EXTRACTED TEXT:
▬▬▬▬▬▬▬▬▬▬

Sexual harassment in the workplace is worryingly common, and I advise upon it routinely in my practice. Claimants are subjected to mistreatment by senior managers who still have a lot to learn about acceptable workplace conduct following the #MeToo movement. The insurance industry in particular has been plagued by sexism scandals as a result of its male-dominated demographic.
Contrary to what some might believe, such mistreatment is also not exclusively targeted at junior employees, with Aviva’s chief executive Amanda Blanc having noted that her experiences of sexism worsened the more senior she has become. The comments made towards the claimant in Swiss Re demonstrate the way women’s assertiveness or powerful position can be used against them.
One must question whether this is (wilful) ignorance, as was pleaded in the Swiss Re case, or calculated behaviour by high-level executives who believe they are untouchable in light of the historical lack of cases brought against them. Sadly, this sort of belief is often borne out by reality, and this case therefore represents a step in the right direction in holding executives to account for their behaviour.

▬▬▬▬▬▬▬▬▬▬

PROBLEMS TO SOLVE:
a. From the passage on workplace sexual harassment, copy everything from "Sexual harassment in" down to "used against them.".
b. Using the passage on workplace sexual harassment, decide whether each statement agrees with it, and support each yes or no with the deciding words quoted from the passage. (i) The mistreatment described is aimed only at junior employees. (ii) Amanda Blanc noted that her experiences of sexism worsened as she became more senior. (iii) The passage calls the Swiss Re case a step in the right direction in holding executives to account.
c. According to the passage on workplace sexual harassment, what position does Amanda Blanc hold?

▬▬▬▬▬▬▬▬▬▬

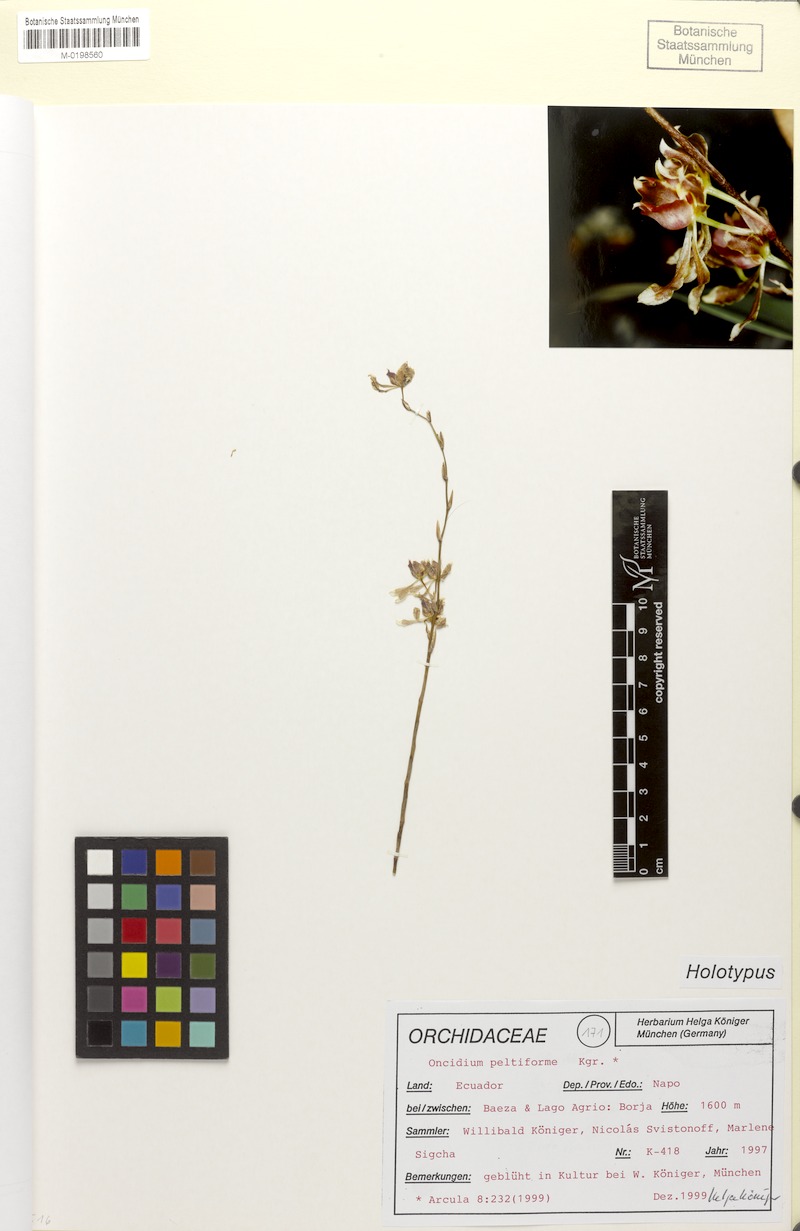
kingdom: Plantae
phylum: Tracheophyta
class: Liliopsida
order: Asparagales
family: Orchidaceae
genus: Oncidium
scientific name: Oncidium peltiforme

▬▬▬▬▬▬▬▬▬▬

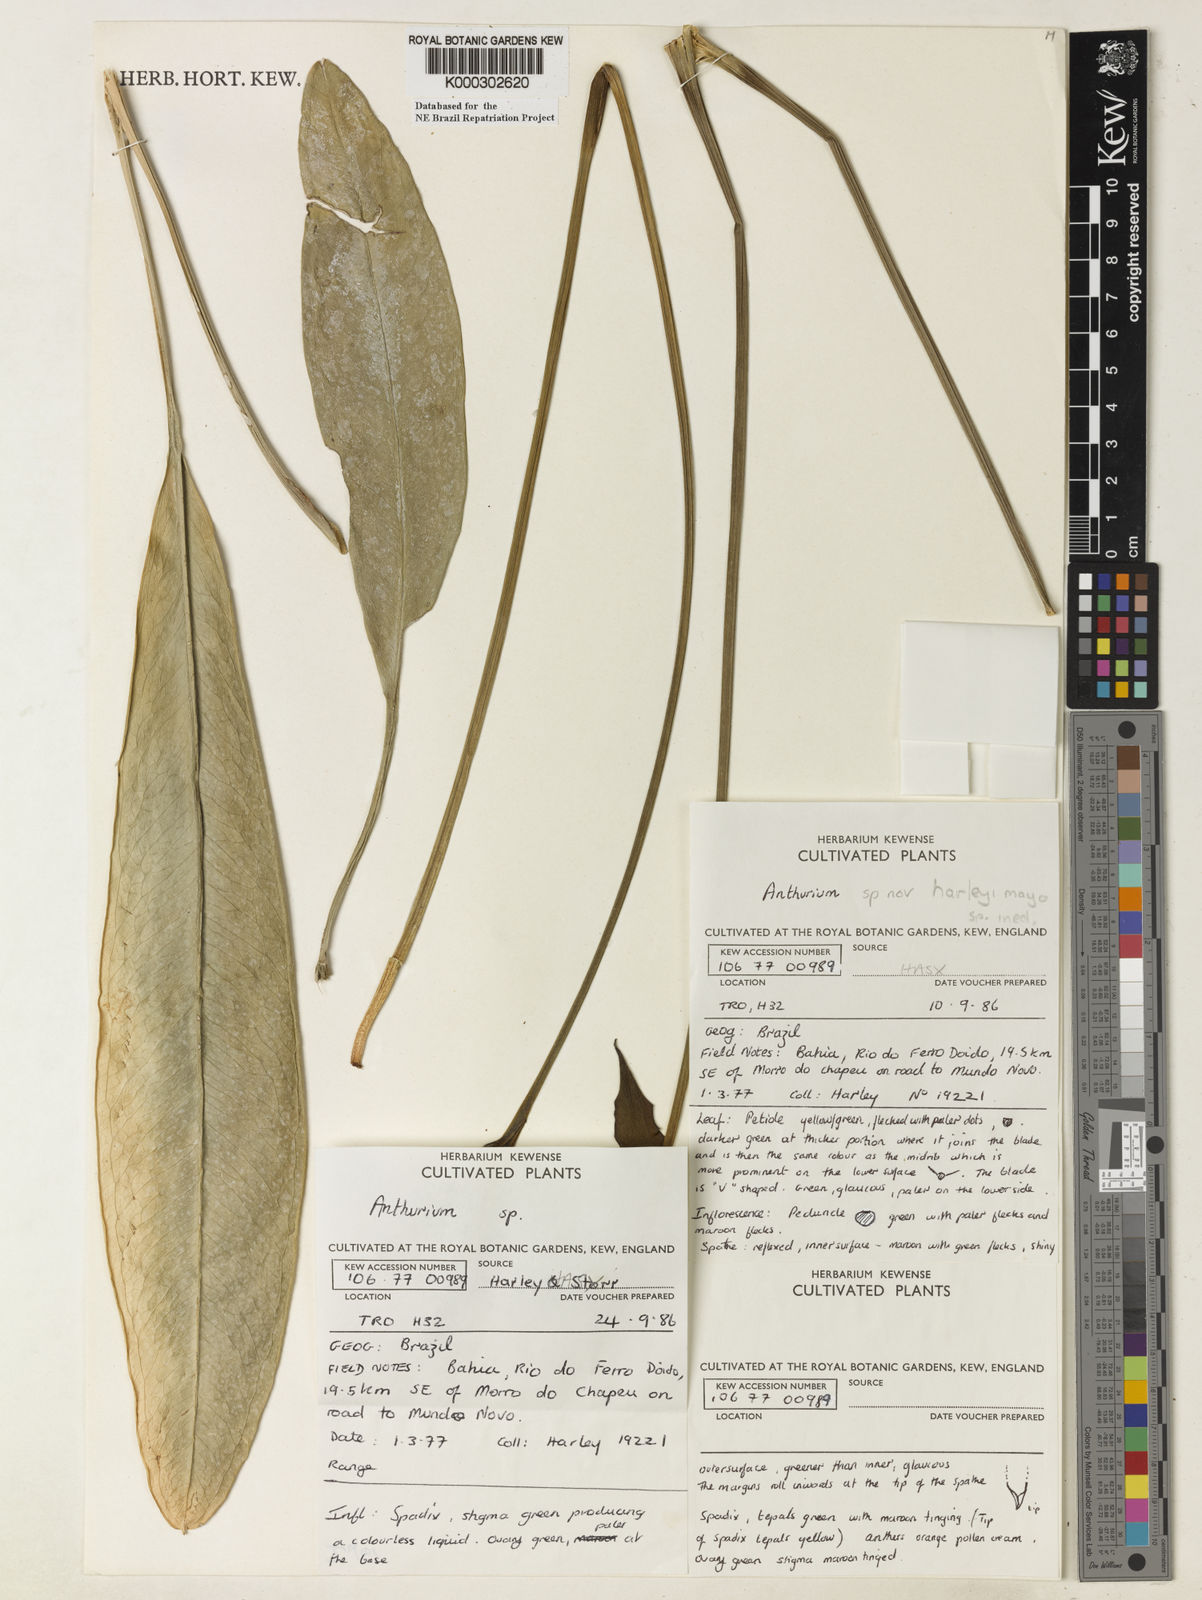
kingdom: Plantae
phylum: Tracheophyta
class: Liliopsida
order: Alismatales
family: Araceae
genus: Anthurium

▬▬▬▬▬▬▬▬▬▬

EXPECTED RESPONSES:
a.
Sexual harassment in the workplace is worryingly common, and I advise upon it routinely in my practice. Claimants are subjected to mistreatment by senior managers who still have a lot to learn about acceptable workplace conduct following the #MeToo movement. The insurance industry in particular has been plagued by sexism scandals as a result of its male-dominated demographic.
Contrary to what some might believe, such mistreatment is also not exclusively targeted at junior employees, with Aviva’s chief executive Amanda Blanc having noted that her experiences of sexism worsened the more senior she has become. The comments made towards the claimant in Swiss Re demonstrate the way women’s assertiveness or powerful position can be used against them.

b.
(i) No: "such mistreatment is also not exclusively targeted at junior employees"
(ii) Yes: "her experiences of sexism worsened the more senior she has become"
(iii) Yes: "this case therefore represents a step in the right direction in holding executives to account for their behaviour"

c. She is Aviva's chief executive.